Temperatures in Southern Africa are rising quicker than the global average, with heat stress expected to become an increasingly greater threat.
These are some of the concerns raised at the Southern African Science Centre for Climate Change and Adaptive Land Management workshop, which aimed at reviewing and improving scientific research on adaptation and mitigation of the impact of climate change in Southern Africa.
With southern African countries about to reach the two-degree Celsius threshold of global warming, serious consequences for humanity, the landscape, and resources are expected to worsen.

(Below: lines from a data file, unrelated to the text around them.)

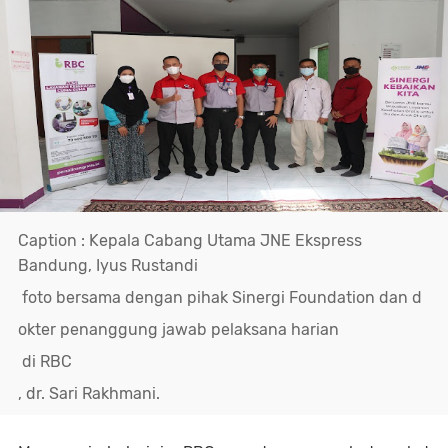
Caption : Kepala Cabang Utama JNE Ekspress
Bandung, Iyus Rustandi
foto bersama dengan pihak Sinergi Foundation dan d
okter penanggung jawab pelaksana harian
di RBC
, dr. Sari Rakhmani.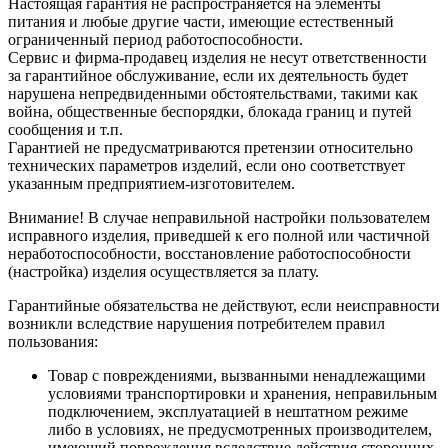
Настоящая гарантия не распространяется на элементы
питания и любые другие части, имеющие естественный
ограниченный период работоспособности.
Сервис и фирма-продавец изделия не несут ответственности
за гарантийное обслуживание, если их деятельность будет
нарушена непредвиденными обстоятельствами, такими как
война, общественные беспорядки, блокада границ и путей
сообщения и т.п.
Гарантией не предусматриваются претензии относительно
технических параметров изделий, если оно соответствует
указанным предприятием-изготовителем.
Внимание! В случае неправильной настройки пользователем
исправного изделия, приведшей к его полной или частичной
неработоспособности, восстановление работоспособности
(настройка) изделия осуществляется за плату.
Гарантийные обязательства не действуют, если неисправности
возникли вследствие нарушения потребителем правил
пользования:
Товар с повреждениями, вызванными ненадлежащими
условиями транспортировки и хранения, неправильным
подключением, эксплуатацией в нештатном режиме
либо в условиях, не предусмотренных производителем,
имеющий повреждения вследствие действия сторонних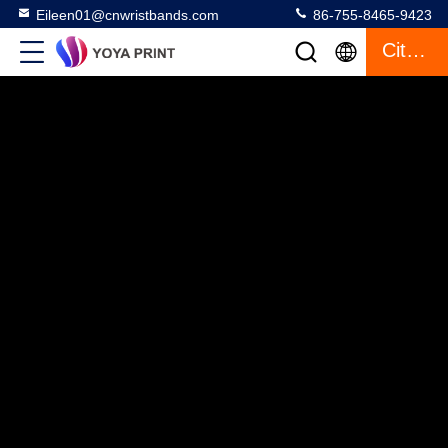
Eileen01@cnwristbands.com
86-755-8465-9423
Citazione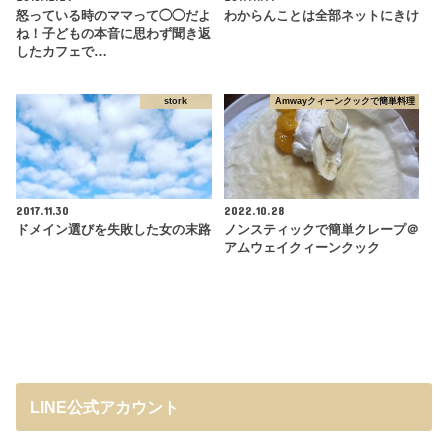
怒っている時のママって◯◯だよ
わからんことは全部ネットにきけ
ね！子どもの本音に思わず聞き返
したカフェで…
stork
Amwayクィーンクックで簡単料理
2017.11.30
2022.10.28
ドメイン選びを失敗した女の末路
ノンスティックで簡単クレープ＠
アムウェイクィーンクック
LINE公式アカウント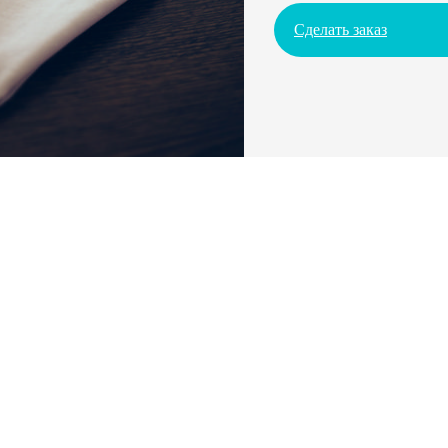
Сделать заказ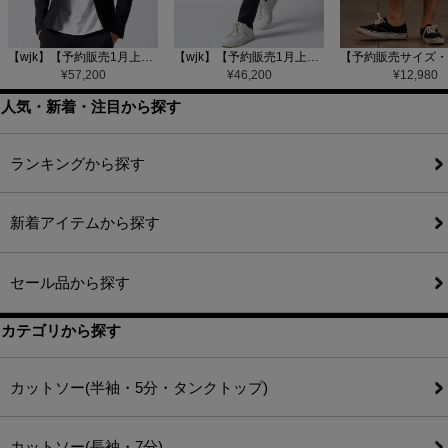
【wjk】【予約販売1月上旬～中旬入荷】function knit jacket(jacquard check) ニットジャケット(207 mw08j)
【wjk】【予約販売1月上旬～中旬入荷】function knit easy slacks(jacquard check) ニットイージーパンツ(504 mw08j)
¥
57,200
¥
46,200
¥
12,980
人気・新着・注目から探す
ランキングから探す
新着アイテムから探す
セール品から探す
カテゴリから探す
カットソー(半袖・5分・タンクトップ)
カットソー(長袖・7分)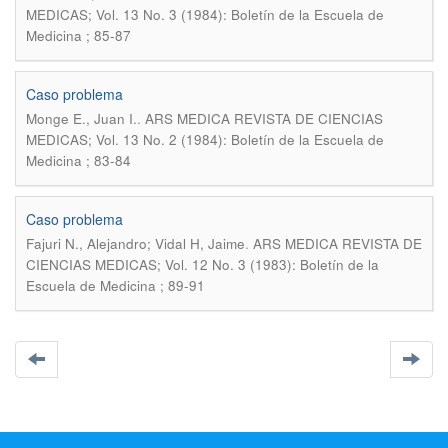
MEDICAS; Vol. 13 No. 3 (1984): Boletín de la Escuela de
Medicina ; 85-87
Caso problema
.
Monge E., Juan I.
ARS MEDICA REVISTA DE CIENCIAS
MEDICAS; Vol. 13 No. 2 (1984): Boletín de la Escuela de
Medicina ; 83-84
Caso problema
.
Fajuri N., Alejandro; Vidal H, Jaime
ARS MEDICA REVISTA DE
CIENCIAS MEDICAS; Vol. 12 No. 3 (1983): Boletín de la
Escuela de Medicina ; 89-91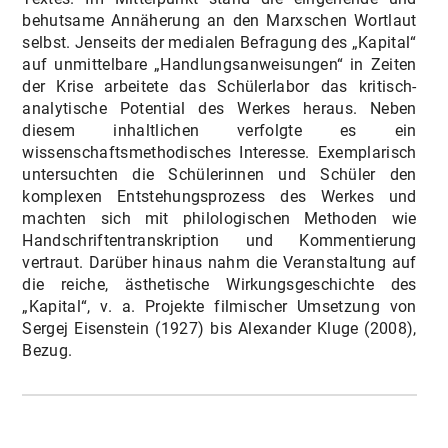
behutsame Annäherung an den Marxschen Wortlaut
selbst. Jenseits der medialen Befragung des „Kapital“
auf unmittelbare „Handlungsanweisungen“ in Zeiten
der Krise arbeitete das Schülerlabor das kritisch-
analytische Potential des Werkes heraus. Neben
diesem inhaltlichen verfolgte es ein
wissenschaftsmethodisches Interesse. Exemplarisch
untersuchten die Schülerinnen und Schüler den
komplexen Entstehungsprozess des Werkes und
machten sich mit philologischen Methoden wie
Handschriftentranskription und Kommentierung
vertraut. Darüber hinaus nahm die Veranstaltung auf
die reiche, ästhetische Wirkungsgeschichte des
„Kapital“, v. a. Projekte filmischer Umsetzung von
Sergej Eisenstein (1927) bis Alexander Kluge (2008),
Bezug.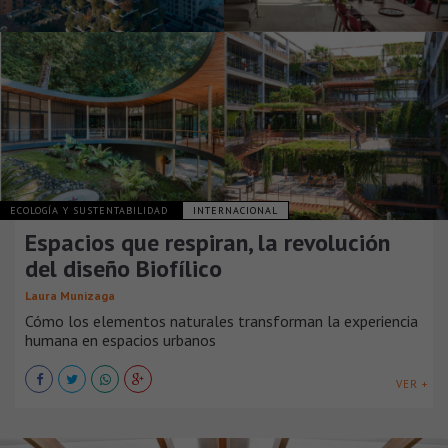
ECOLOGÍA Y SUSTENTABILIDAD
INTERNACIONAL
Espacios que respiran, la revolución
del diseño Biofílico
Laura Munizaga
Cómo los elementos naturales transforman la experiencia
humana en espacios urbanos
VER +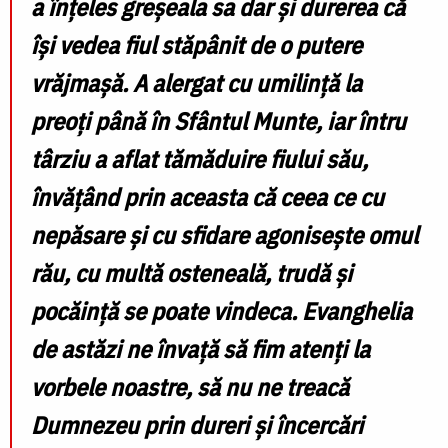
a înțeles greșeala sa dar și durerea că
își vedea fiul stăpânit de o putere
vrăjmașă. A alergat cu umilință la
preoți până în Sfântul Munte, iar întru
târziu a aflat tămăduire fiului său,
învățând prin aceasta că ceea ce cu
nepăsare și cu sfidare agonisește omul
rău, cu multă osteneală, trudă și
pocăință se poate vindeca. Evanghelia
de astăzi ne învață să fim atenți la
vorbele noastre, să nu ne treacă
Dumnezeu prin dureri și încercări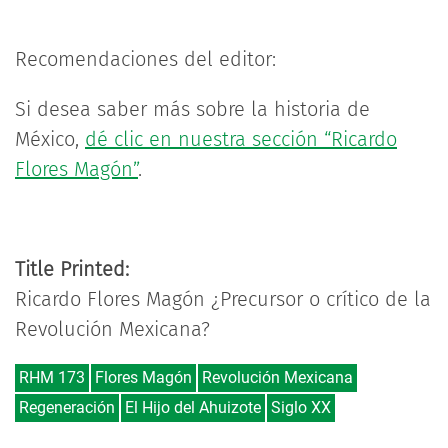
Recomendaciones del editor:
Si desea saber más sobre la historia de
México,
dé clic en nuestra sección “Ricardo
Flores Magón”
.
Title Printed:
Ricardo Flores Magón ¿Precursor o crítico de la
Revolución Mexicana?
RHM 173
Flores Magón
Revolución Mexicana
Regeneración
El Hijo del Ahuizote
Siglo XX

SASSCAL's Executive Director, Dr. Jane Olwoch, says scientific research indicates that the prolonged drought experienced in southern Africa, including Namibia, could worsen for about five to ten years and impact water resources.
She further stressed the need to strengthen emergency response and resources in view of devastating weather patterns impacted by climate change to rescue victims and avoid loss of life.
The SASSCAL 2.0 program thus calls for SADC Grand Challenges in integrated research priority areas of food security, water security, and sustainable forests and woodlands.
Drought in recent years has brought about famine and displaced many, while heat waves have also killed many.
The University of Witwatersrand's Professor Francois Engelbrecht stressed the importance of improving scientific research for effective policies on climate mitigation and adaptation.
He further noted with concern the rapid pace of global warming that could lead to the collapse of the maize crop and cattle industry in Southern Africa.
Engelbrecht, however, says the 2.0 degree Celsius threshold can be avoided through collaborative efforts as well as creating awareness.
Dr. Olwoch applauded Namibia for being at the forefront of mitigating the effects of climate change through policies and partnerships despite a lack of research funding.